Required work
(1) Rewrite the paragraph beginning "One problem area is the manufacturing" from the extract on torsional hinged mirrors as a short list that keeps its main facts.
(2) Supply the next paragraph of the extract on torsional hinged mirrors, following on from its final sentence.

Extract
* * * *

Method of adjusting the resonant frequency of an assembled torsional hinged device

Abstract

A method of adjusting the resonant frequency of a torsional hinged device such as a resonant mirror is disclosed. A material such as printer ink, epoxy, or solder balls is applied to the tips of the torsional hinged device to lower the frequency into a selected frequency range.

Description

TECHNICAL FIELD

The present invention relates to resonant torsional hinged mirrors and more particularly to the adjusting of the mirror resonant frequency after assembly of the mirror.

BACKGROUND

In recent years, MEMS (Micro Electro Mechanical Systems) torsional hinged mirror structures have made significant strides as replacements for spinning polygon mirrors used as the engine for high speed printers and some types of display systems. Such torsional hinged mirror structures have certain advantages over the spinning polygon mirrors including lower cost and weight. However, every new technology has its own set of problems and using torsional hinged mirrors in precision applications is no exception.

One problem area is the manufacturing of such torsional hinged mirrors with a specific resonant frequency. The silicon components used to fabricate such torsional hinged mirrors may be manufactured from silicon wafers using semiconductor manufacturing process steps and methods. These silicon components are then combined with magnets to complete the assembly of many mirrors. Further, the resonant frequency of each mirror of the group of mirrors will likely be within a specified range of frequencies. Unfortunately, each of the assembled mirrors will not have the same resonant frequency because of variations in the silicon processing, silicon wafer thickness, and the exact mass distribution of the composite structure including the magnet size and density as well as variations in adhesive bond lines.

Therefore, it will be appreciated that a method of adjusting the resonant frequency of an assembled torsional hinged mirror could be advantageous.

* * * *

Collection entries
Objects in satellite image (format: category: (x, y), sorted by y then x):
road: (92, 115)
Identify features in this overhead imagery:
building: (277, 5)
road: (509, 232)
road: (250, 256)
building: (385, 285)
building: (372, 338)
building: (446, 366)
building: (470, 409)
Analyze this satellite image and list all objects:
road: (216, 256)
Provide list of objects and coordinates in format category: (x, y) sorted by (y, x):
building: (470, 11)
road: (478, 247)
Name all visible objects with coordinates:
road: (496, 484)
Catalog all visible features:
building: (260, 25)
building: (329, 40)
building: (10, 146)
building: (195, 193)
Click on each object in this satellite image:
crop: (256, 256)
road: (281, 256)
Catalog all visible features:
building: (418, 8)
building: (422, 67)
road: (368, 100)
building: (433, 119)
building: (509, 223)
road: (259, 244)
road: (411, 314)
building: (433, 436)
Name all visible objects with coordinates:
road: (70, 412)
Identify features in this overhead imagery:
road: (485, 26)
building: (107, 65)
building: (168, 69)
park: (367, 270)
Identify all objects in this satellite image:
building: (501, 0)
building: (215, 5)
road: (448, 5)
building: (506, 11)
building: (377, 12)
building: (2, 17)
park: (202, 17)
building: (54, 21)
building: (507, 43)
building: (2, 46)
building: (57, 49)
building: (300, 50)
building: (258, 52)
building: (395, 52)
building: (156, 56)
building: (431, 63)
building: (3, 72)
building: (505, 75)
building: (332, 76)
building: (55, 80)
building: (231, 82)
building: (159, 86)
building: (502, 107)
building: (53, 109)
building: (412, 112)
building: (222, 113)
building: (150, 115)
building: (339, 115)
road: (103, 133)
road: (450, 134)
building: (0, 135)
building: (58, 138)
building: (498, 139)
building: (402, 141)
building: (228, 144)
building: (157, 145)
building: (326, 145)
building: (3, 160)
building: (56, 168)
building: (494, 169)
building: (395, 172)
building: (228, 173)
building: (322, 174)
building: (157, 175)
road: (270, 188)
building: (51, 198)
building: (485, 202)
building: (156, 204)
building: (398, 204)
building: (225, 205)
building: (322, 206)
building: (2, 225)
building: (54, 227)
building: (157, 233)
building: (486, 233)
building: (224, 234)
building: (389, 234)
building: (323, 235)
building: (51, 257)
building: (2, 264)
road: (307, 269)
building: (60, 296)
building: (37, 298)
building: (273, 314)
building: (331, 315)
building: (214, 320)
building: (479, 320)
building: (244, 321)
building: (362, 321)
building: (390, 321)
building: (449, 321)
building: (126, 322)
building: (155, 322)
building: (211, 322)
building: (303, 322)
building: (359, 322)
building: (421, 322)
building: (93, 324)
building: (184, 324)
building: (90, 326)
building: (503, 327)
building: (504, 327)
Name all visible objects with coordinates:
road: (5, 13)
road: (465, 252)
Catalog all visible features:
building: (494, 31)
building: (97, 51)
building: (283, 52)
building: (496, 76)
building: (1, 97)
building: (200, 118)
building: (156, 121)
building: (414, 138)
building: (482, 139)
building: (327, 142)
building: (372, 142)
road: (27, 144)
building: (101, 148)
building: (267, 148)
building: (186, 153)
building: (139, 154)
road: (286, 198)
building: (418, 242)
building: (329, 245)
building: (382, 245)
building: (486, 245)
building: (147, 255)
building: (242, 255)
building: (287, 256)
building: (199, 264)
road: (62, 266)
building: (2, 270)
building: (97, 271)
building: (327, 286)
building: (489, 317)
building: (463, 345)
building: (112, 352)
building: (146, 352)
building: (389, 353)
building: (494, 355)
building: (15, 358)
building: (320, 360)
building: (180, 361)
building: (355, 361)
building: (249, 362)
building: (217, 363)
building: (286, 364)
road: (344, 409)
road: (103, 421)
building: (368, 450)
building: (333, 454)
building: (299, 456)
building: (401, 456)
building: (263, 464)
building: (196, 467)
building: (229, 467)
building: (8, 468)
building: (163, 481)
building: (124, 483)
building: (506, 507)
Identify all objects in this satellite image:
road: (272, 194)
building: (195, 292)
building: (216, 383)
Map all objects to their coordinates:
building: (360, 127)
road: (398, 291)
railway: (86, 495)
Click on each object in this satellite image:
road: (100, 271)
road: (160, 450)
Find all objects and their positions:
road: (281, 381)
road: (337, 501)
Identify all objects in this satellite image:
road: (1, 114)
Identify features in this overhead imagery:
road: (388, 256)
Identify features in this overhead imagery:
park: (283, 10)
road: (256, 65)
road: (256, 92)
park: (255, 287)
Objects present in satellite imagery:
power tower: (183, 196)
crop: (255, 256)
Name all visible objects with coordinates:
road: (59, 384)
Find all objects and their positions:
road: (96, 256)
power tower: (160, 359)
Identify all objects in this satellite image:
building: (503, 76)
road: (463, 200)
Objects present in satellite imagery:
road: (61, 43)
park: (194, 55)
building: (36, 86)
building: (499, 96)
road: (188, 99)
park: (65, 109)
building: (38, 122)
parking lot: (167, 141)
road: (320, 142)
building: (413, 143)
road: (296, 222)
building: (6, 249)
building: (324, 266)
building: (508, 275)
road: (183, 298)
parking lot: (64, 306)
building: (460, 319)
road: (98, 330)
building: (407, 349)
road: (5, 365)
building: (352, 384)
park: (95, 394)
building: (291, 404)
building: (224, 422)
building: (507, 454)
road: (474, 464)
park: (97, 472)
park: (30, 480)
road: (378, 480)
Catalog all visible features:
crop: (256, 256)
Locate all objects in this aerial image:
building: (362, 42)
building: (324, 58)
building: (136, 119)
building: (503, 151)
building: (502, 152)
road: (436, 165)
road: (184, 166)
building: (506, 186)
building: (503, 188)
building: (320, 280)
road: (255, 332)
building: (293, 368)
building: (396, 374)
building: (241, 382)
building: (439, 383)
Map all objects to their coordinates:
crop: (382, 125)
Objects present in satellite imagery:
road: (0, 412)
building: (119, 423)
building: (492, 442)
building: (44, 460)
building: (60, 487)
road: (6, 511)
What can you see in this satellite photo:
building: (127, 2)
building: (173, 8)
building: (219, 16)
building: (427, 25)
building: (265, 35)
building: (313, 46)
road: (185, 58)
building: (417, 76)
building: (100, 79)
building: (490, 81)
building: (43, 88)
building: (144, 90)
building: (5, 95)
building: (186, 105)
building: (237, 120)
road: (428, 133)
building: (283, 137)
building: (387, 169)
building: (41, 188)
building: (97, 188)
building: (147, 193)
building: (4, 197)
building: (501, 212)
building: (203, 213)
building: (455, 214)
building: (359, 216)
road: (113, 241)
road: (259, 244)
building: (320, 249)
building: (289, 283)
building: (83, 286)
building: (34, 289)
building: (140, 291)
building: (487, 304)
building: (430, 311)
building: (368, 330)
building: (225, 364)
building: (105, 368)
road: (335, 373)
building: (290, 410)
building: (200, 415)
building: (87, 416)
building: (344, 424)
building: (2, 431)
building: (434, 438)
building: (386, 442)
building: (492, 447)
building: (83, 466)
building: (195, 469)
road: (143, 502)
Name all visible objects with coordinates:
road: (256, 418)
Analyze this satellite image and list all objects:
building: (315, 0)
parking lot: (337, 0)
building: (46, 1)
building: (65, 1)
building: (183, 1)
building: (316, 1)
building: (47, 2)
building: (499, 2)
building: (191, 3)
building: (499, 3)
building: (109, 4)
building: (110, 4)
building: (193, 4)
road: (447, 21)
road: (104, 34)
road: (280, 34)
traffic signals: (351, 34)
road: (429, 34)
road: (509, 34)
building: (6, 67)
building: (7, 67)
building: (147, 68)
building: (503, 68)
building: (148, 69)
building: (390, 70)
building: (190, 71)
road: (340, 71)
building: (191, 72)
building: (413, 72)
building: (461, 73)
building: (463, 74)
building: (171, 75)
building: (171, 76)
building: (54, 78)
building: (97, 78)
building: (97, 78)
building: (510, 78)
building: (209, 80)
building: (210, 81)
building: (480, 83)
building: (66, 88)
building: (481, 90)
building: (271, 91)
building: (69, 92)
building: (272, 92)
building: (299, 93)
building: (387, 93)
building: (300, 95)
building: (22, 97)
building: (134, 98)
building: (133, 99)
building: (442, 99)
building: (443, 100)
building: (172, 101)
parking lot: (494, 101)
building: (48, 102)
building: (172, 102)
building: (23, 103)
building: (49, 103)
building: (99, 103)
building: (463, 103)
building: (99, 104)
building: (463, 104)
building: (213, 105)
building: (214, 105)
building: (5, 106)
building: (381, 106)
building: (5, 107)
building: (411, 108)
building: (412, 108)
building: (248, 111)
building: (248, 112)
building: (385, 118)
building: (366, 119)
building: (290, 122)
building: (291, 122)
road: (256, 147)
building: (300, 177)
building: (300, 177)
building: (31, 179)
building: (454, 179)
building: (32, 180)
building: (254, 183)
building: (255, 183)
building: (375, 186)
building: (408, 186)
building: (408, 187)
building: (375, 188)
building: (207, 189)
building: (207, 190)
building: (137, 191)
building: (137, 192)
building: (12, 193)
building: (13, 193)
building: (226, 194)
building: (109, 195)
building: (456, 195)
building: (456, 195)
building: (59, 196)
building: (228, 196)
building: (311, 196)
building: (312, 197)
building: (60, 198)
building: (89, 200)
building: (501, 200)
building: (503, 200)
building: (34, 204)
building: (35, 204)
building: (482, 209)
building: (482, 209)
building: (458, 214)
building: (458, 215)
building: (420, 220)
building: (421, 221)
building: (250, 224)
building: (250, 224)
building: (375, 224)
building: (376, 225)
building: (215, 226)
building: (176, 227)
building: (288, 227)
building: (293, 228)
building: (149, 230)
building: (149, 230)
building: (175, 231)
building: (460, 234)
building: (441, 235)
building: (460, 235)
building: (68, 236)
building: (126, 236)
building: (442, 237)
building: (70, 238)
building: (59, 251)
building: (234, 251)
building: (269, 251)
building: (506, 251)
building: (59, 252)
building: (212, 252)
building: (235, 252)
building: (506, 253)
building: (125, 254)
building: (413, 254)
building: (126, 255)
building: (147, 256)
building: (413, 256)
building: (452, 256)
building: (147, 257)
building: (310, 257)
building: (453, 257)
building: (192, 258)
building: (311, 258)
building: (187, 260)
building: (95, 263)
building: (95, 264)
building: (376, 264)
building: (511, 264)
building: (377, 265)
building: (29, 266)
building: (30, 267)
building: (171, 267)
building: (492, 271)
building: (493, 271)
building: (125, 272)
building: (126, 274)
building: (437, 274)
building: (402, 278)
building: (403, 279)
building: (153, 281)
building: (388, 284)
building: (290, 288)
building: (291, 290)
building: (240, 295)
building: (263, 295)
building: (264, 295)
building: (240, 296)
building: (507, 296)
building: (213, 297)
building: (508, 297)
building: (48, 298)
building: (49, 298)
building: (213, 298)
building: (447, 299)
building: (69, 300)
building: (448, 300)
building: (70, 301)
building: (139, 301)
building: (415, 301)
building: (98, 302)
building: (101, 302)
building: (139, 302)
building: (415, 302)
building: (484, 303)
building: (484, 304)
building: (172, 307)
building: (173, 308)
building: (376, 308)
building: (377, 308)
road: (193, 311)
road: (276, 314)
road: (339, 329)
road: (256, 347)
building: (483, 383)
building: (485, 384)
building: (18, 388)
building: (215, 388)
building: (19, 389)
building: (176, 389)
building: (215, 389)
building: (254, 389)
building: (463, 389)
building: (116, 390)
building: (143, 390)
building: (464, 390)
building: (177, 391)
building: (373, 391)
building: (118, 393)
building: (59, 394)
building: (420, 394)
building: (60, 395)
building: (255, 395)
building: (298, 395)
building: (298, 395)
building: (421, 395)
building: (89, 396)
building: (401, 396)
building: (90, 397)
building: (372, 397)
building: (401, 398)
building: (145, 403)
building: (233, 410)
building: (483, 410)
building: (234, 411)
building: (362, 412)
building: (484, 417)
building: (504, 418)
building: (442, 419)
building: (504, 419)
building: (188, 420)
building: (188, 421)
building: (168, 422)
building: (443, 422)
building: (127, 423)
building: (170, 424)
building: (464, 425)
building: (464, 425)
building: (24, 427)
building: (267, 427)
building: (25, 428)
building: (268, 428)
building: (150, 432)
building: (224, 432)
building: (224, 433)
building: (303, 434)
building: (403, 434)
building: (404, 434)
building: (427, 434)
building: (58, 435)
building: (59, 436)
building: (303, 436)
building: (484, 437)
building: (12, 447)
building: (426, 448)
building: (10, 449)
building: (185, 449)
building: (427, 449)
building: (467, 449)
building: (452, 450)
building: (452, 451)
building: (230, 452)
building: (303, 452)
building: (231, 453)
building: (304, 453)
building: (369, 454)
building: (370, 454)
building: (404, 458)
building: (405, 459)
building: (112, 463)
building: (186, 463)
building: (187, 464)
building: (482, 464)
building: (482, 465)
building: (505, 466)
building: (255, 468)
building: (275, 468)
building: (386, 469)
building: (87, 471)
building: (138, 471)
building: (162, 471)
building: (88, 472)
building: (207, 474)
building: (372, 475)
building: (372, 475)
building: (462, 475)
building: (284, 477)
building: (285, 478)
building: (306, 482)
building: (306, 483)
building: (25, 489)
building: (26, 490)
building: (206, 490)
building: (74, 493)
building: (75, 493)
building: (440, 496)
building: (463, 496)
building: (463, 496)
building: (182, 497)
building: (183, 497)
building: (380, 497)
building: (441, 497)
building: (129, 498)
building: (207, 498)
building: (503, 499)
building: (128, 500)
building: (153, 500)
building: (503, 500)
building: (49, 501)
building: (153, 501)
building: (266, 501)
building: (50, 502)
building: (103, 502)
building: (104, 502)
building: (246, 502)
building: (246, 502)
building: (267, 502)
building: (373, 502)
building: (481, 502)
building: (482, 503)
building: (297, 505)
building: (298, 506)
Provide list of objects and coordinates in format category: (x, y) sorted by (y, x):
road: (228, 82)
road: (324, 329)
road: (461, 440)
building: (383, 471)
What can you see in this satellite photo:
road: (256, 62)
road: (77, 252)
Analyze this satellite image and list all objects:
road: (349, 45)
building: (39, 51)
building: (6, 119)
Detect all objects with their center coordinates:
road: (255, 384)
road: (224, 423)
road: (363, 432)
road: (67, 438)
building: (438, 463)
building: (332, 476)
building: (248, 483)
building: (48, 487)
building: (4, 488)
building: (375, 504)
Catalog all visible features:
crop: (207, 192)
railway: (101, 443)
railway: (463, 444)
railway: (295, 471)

* * * *

Responses for each task
(1)
- Manufacturing torsional hinged mirrors with a specific resonant frequency is a problem area.
- The silicon components may be made from silicon wafers using semiconductor manufacturing steps and methods.
- These components are combined with magnets to assemble many mirrors.
- Each mirror's resonant frequency will likely fall within a specified range.
- The assembled mirrors will not all share the same resonant frequency, because of variations in:
  - silicon processing
  - silicon wafer thickness
  - the exact mass distribution of the composite structure, including magnet size and density
  - adhesive bond lines

(2)
SUMMARY OF THE INVENTION

These and other problems are generally solved or circumvented and technical advantages are generally achieved by embodiments of the present invention, which provides a method of adjusting the resonant frequency of an assembled torsional hinged structure (such as a mirror). The method comprises the step of mounting the torsional hinged device to a support structure, and providing a drive mechanism proximate the mounted torsional hinged device to oscillate the torsional hinged device at its resonant frequency. The resonant frequency is monitored, and is then lowered to within a selected band of frequencies by selectively adding a material to a surface (preferably a back surface) of the device or mirror. According to one embodiment, the material is a material selected from the group consisting of printers ink, epoxy adhesive, solder balls, or any other material that will adhere the back side or edge of the mirror.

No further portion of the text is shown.